### DOCUMENT TEXT
········
10.4 - The generalized likelihood ratio test

Key points

  • A way to find tests of parameter(s) in the presence of nuisance parameter(s).
  • Looks at the ratio of restricted to unrestricted maximized likelihoods.
  • Asymptotic chi-square distribution regardless of the distribution of \(Y_i\), if needed.
  • No guarantees about UMP-ness (this property is typically not available anyway for two-sided tests).

Test statistic and decision

Let \[ \Lambda = \frac{\max_{\Theta \in \Omega_0} L(\Theta)} {\max_{\Theta \in \Omega_0 \cup \Omega_a} L(\Theta)}. \]

Reject \(H_0\) when \(\Lambda \le c\).

  • \(\Omega_0\): null (restricted) parameter space with \(r_0\) free parameters.
  • \(\Omega_0 \cup \Omega_a\): unrestricted parameter space with \(r\) free parameters.

Asymptotically, if needed, \[ -2\ln\Lambda \sim \chi^2_{r-r_0}. \]

Reject for large values of \(-2\ln(\Lambda)\), where “large” is defined relative to the \(\chi^2_{r-r_0}\) distribution.
········
### GIVEN RECORDS
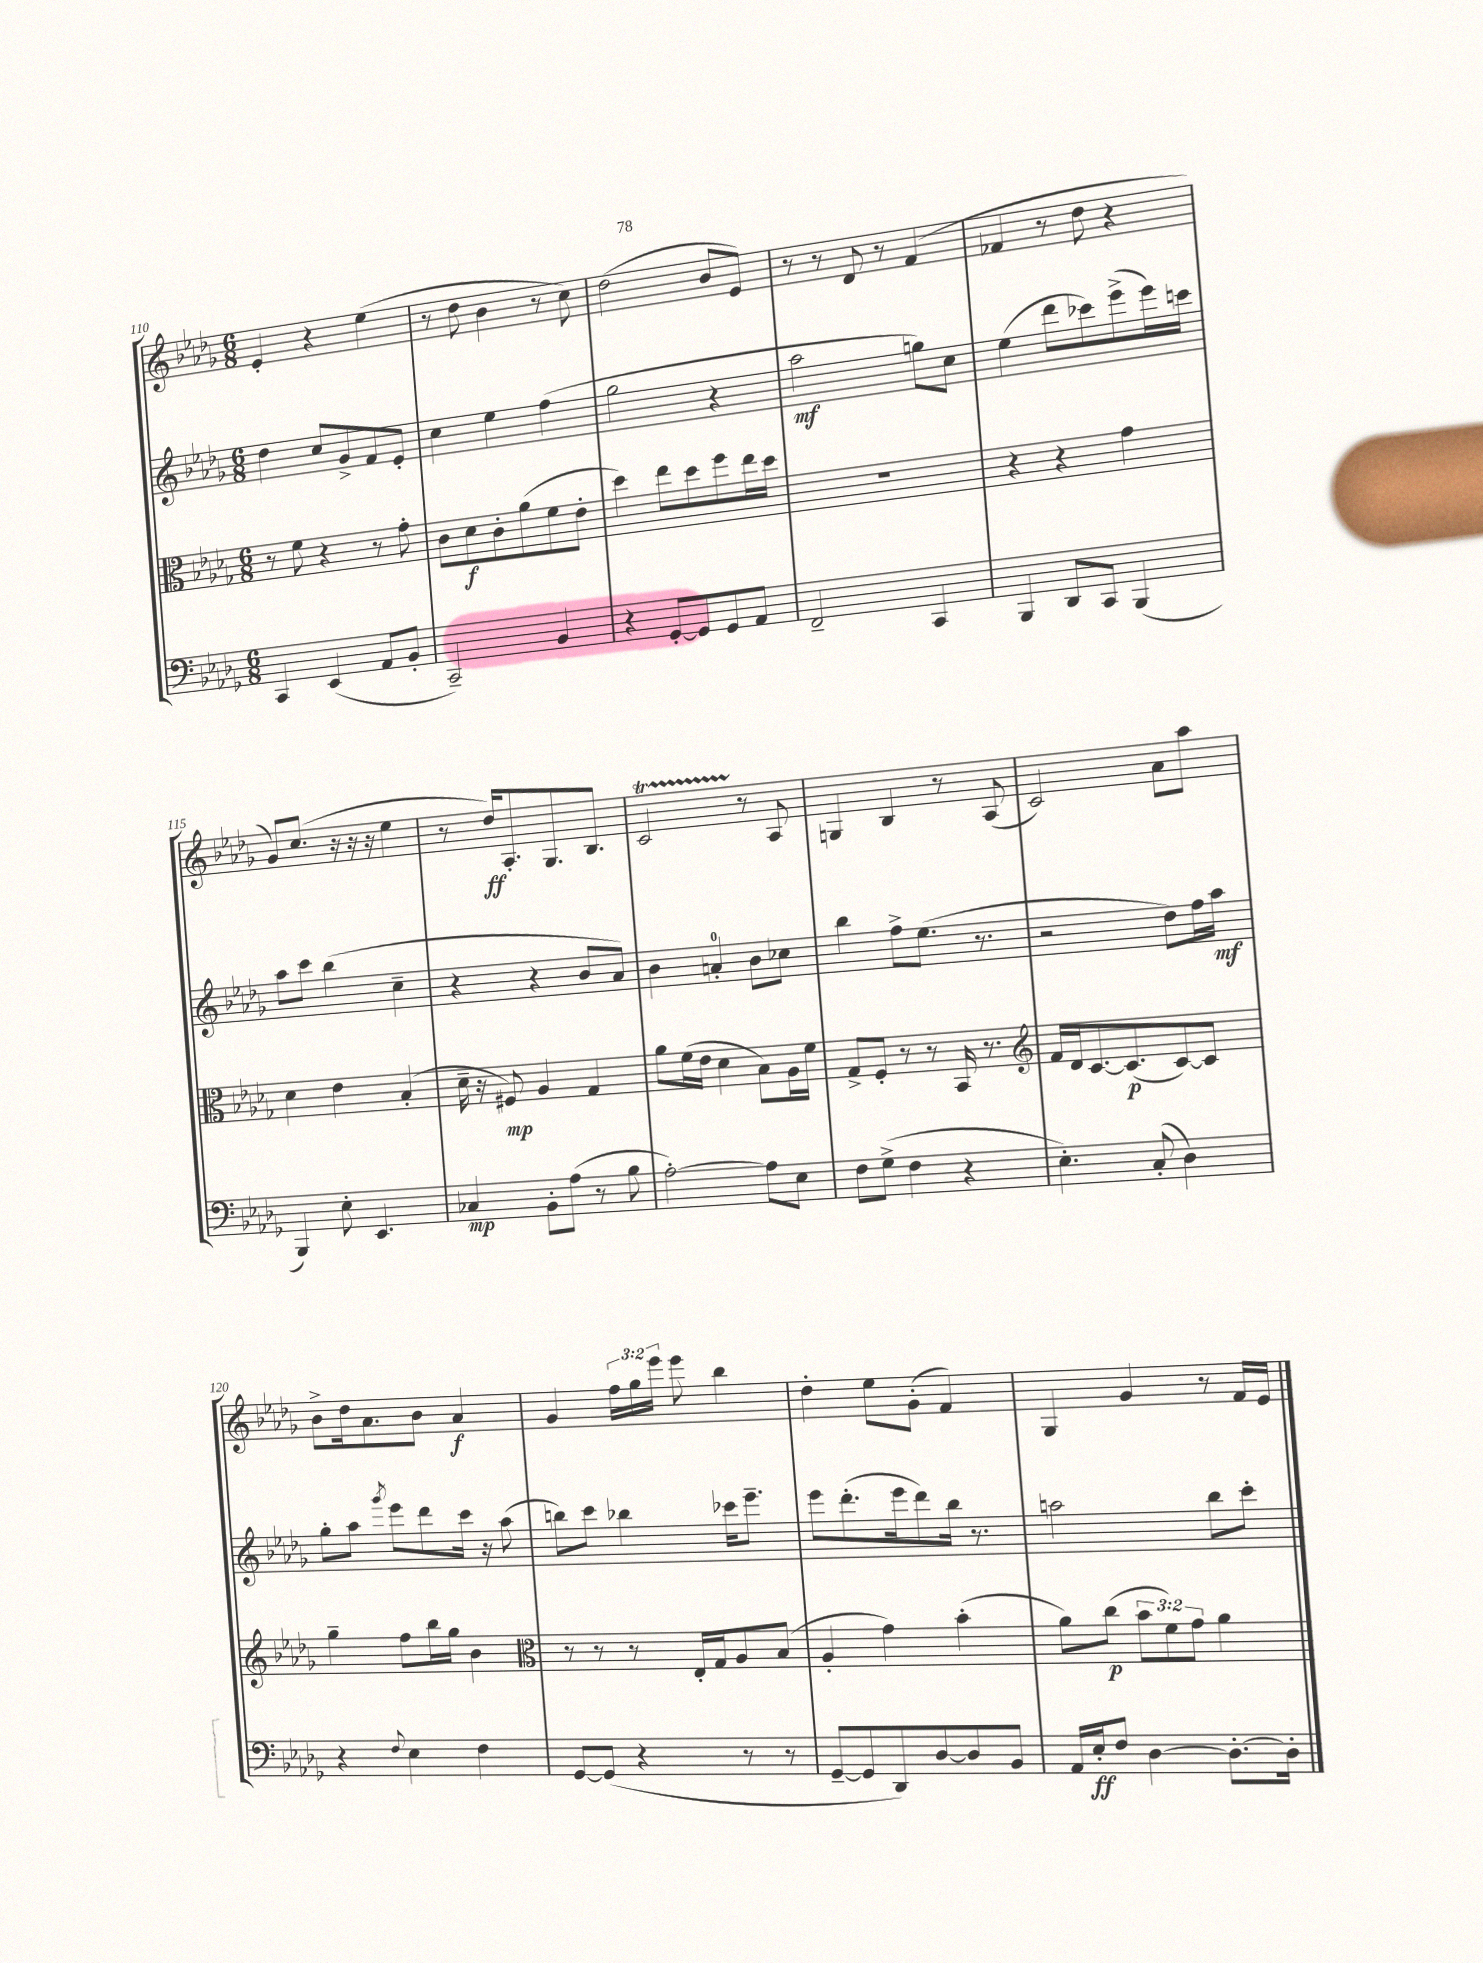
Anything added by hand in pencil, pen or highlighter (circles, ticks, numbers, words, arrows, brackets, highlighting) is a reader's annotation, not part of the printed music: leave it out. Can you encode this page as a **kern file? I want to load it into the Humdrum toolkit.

**kern	**dynam	**kern	**dynam	**kern	**dynam	**kern	**dynam
*part4	*part4	*part3	*part3	*part2	*part2	*part1	*part1
*staff4	*staff4	*staff3	*staff3	*staff2	*staff2	*staff1	*staff1
*clefF4	*	*clefC3	*	*clefG2	*	*clefG2	*
*k[b-e-a-d-g-]	*	*k[b-e-a-d-g-]	*	*k[b-e-a-d-g-]	*	*k[b-e-a-d-g-]	*
*M6/8	*	*M6/8	*	*M6/8	*	*M6/8	*
=110	=110	=110	=110	=110	=110	=110	=110
4CC/	.	8r	.	4dd-\	.	4e-'/	.
.	.	8f\	.	.	.	.	.
(4EE-/	.	4r	.	8cc/L	.	4r	.
.	.	.	.	8g-^/	.	.	.
8AA-/L	.	8r	.	8f/	.	(4ee-\	.
8BB-'/J	.	8g-'\	.	8e-'/J	.	.	.
=111	=111	=111	=111	=111	=111	=111	=111
2CC~/)	.	8c\L	.	4cc\	.	8r	.
.	.	8d-\	f	.	.	8dd-\	.
.	.	8c'\	.	4ee-\	.	4b-\	.
.	.	(8a-\	.	.	.	.	.
4BB-/	.	8f\	.	(4ff\	.	8r	.
.	.	8e-'\J	.	.	.	8cc\)	.
=112	=112	=112	=112	=112	=112	=112	=112
4r	.	4dd-\)	.	2gg-\	.	(2dd-\	.
[8GG-'/L	.	8ee-\L	.	.	.	.	.
8GG-/]	.	8dd-\	.	.	.	.	.
8GG-/	.	8ff\	.	4r	.	8b-/L	.
8AA-/J	.	16ee-\L	.	.	.	8e-/J)	.
.	.	16dd-\JJ	.	.	.	.	.
=113	=113	=113	=113	=113	=113	=113	=113
2FF~/	.	2.r	.	2aa-\	mf	8r	.
.	.	.	.	.	.	8r	.
.	.	.	.	.	.	8d-/	.
.	.	.	.	.	.	8r	.
4CC/	.	.	.	8ggn\L)	.	(4f/	.
.	.	.	.	8cc\J	.	.	.
=114	=114	=114	=114	=114	=114	=114	=114
4BBB-/	.	4r	.	(4ee-\	.	4f-X/	.
8DD-/L	.	4r	.	8ddd-\L	.	8r	.
8CC/J	.	.	.	8ccc-X\)	.	8dd-\	.
(4BBB-/	.	4g-\	.	(8eee-^\	.	4r	.
.	.	.	.	16eee-\L)	.	.	.
.	.	.	.	16cccn\JJ	.	.	.
!!LO:LB:g=z
=115	=115	=115	=115	=115	=115	=115	=115
4BBB-/)	.	4d-\	.	8aa-\L	.	8g-/L)	.
.	.	.	.	8ccc\J	.	(8.cc/J	.
8E-'\	.	4e-\	.	(4bb-\	.	.	.
.	.	.	.	.	.	16r	.
4.EE-/	.	.	.	.	.	16r	.
.	.	.	.	.	.	16r	.
.	.	(4B-'/	.	4cc~\	.	4ee-\	.
=116	=116	=116	=116	=116	=116	=116	=116
4C-X/	mp	16d-~\	.	4r	.	8r	.
.	.	16r	.	.	.	.	.
.	.	8F#X/)	mp	.	.	16dd-/KL)	ff
.	.	.	.	.	.	8.A-'/	.
8BB-'\L	.	4A-/	.	4r	.	.	.
(8A-\J	.	.	.	.	.	8.G-/	.
8r	.	4G-/	.	8b-/L	.	.	.
.	.	.	.	.	.	8.B-/J	.
8B-\	.	.	.	8a-/J)	.	.	.
=117	=117	=117	=117	=117	=117	=117	=117
[2A-'\)	.	8a-\L	.	4b-\	.	2ct/	.
.	.	(16f\L	.	.	.	.	.
.	.	16e-\JJ	.	.	.	.	.
.	.	4d-\	.	4an'/	.	.	.
8A-\L]	.	8B-\L)	.	8b-\L	.	8r	.
8E-\J	.	16A-\L	.	8cc-X\J	.	8A-/	.
.	.	16f\JJ	.	.	.	.	.
=118	=118	=118	=118	=118	=118	=118	=118
8F\L	.	8G-^/L	.	4bb-\	.	4Gn/	.
(8G-^\J	.	8F'/J	.	.	.	.	.
4F\	.	8r	.	8ff^\L	.	4B-/	.
.	.	8r	.	(8.ee-\J	.	.	.
4r	.	16BB-/	.	.	.	8r	.
.	.	8.r	.	8.r	.	.	.
.	.	.	.	.	.	(8A-/	.
=119	=119	=119	=119	=119	=119	=119	=119
*	*	*clefG2	*	*	*	*	*
4.E-'\)	.	16f/LL	.	2r	.	2c/)	.
.	.	16d-/J	.	.	.	.	.
.	.	[8.c/	.	.	.	.	.
.	.	(8.c/]	p	.	.	.	.
(8C'/	.	.	.	.	.	.	.
4D-\)	.	[8c/)	.	8dd-\L)	.	8a-\L	.
.	.	8c/J]	.	16ff\L	.	8aa-\J	.
.	.	.	.	16aa-\JJ	mf	.	.
!!LO:LB:g=z
=120	=120	=120	=120	=120	=120	=120	=120
4r	.	4gg-~\	.	8gg-'\L	.	8b-^\L	.
.	.	.	.	8aa-\J	.	16dd-\k	.
.	.	.	.	.	.	8.a-\	.
8qqF/	.	.	.	8qggg-/	.	.	.
4E-\	.	8ff\L	.	8eee-\L	.	.	.
.	.	16bb-\L	.	8ddd-\	.	8b-\J	.
.	.	16gg-\JJ	.	.	.	.	.
4F\	.	4b-\	.	16ccc\Jk	.	4a-/	f
.	.	.	.	16r	.	.	.
.	.	.	.	(8aa-\	.	.	.
=121	=121	=121	=121	=121	=121	=121	=121
*	*	*clefC3	*	*	*	*	*
[8GG-/L	.	8r	.	8bbn\L)	.	4g-/	.
(8GG-/J]	.	8r	.	8ccc\J	.	.	.
4r	.	8r	.	4bb-X\	.	24ff\LL	.
.	.	.	.	.	.	24gg-\	.
.	.	.	.	.	.	24eee-\JJ	.
.	.	16E-'/LL	.	.	.	8eee-\	.
.	.	16G-/J	.	.	.	.	.
8r	.	8A-/	.	16ccc-X\KL	.	4bb-\	.
.	.	.	.	8.eee-~\J	.	.	.
8r	.	(8B-/J	.	.	.	.	.
=122	=122	=122	=122	=122	=122	=122	=122
[8GG-~/L	.	4A-'/	.	8eee-\L	.	4dd-'\	.
8GG-/]	.	.	.	(8.ddd-'\	.	.	.
8DD-/)	.	4g-\)	.	.	.	8ee-\L	.
.	.	.	.	16eee-\k	.	.	.
[8D-/	.	.	.	8ddd-\)	.	(8g-'\J	.
8D-/]	.	(4b-'\	.	16bb-\Jk	.	4f/)	.
.	.	.	.	8.r	.	.	.
8BB-/J	.	.	.	.	.	.	.
=123	=123	=123	=123	=123	=123	=123	=123
16AA-/LL	.	8a-\L)	.	2aan\	.	4G-/	.
16E-'/J	ff	.	.	.	.	.	.
8F/J	.	(8cc\J	p	.	.	.	.
[4D-\	.	12b-\L	.	.	.	4g-/	.
.	.	12f\)	.	.	.	.	.
.	.	12g-\J	.	.	.	.	.
8.D-'\L_	.	4a-\	.	8bb-\L	.	8r	.
.	.	.	.	8ccc'\J	.	16f/LL	.
16D-'\Jk]	.	.	.	.	.	16e-/JJ	.
==	==	==	==	==	==	==	==
*-	*-	*-	*-	*-	*-	*-	*-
········
### TASK SET
• a. Can you condense the bulleted list beginning "A way to find tests of parameter(s)" in the page on the generalized likelihood ratio test into two sentences that keep its main facts?
• b. How would you continue the page on the generalized likelihood ratio test, picking up right after its final sentence?

### RESPONSES TO THE EXERCISE
• a. The generalized likelihood ratio test finds tests of parameters when nuisance parameters are present by looking at the ratio of the restricted to the unrestricted maximized likelihoods. If needed, it has an asymptotic chi-square distribution regardless of the distribution of \(Y_i\), but there are no guarantees that it is UMP, a property typically not available for two-sided tests anyway.

• b.
Note on the GLRT test statistic

Rejecting when \[ \Lambda = \frac{\max_{\Theta\in \Omega_0} L(\Theta)} {\max_{\Theta\in \Omega_0\cup\Omega_a} L(\Theta)} \le c \]

is equivalent to rejecting when \[ \frac{\max_{\Theta\in \Omega_0\cup\Omega_a} L(\Theta)} {\max_{\Theta\in \Omega_0} L(\Theta)} \ge c'. \]

Exponential example

Suppose we use i.i.d. exponential data to test

\[ H_0:\ \beta = 5 \] \[ H_a:\ \beta \neq 5 \]

  • \(\Theta=\{\beta\}\)
  • \(\Omega_0=\{5\}\)
  • \(\Omega_a=\mathbb{R}^+ \setminus \{5\}\)
  • \(\Omega_0\cup\Omega_a=\mathbb{R}^+\)

Multinomial goodness of fit

Examples:

  • Are crimes at the University of Minnesota evenly distributed across the four seasons?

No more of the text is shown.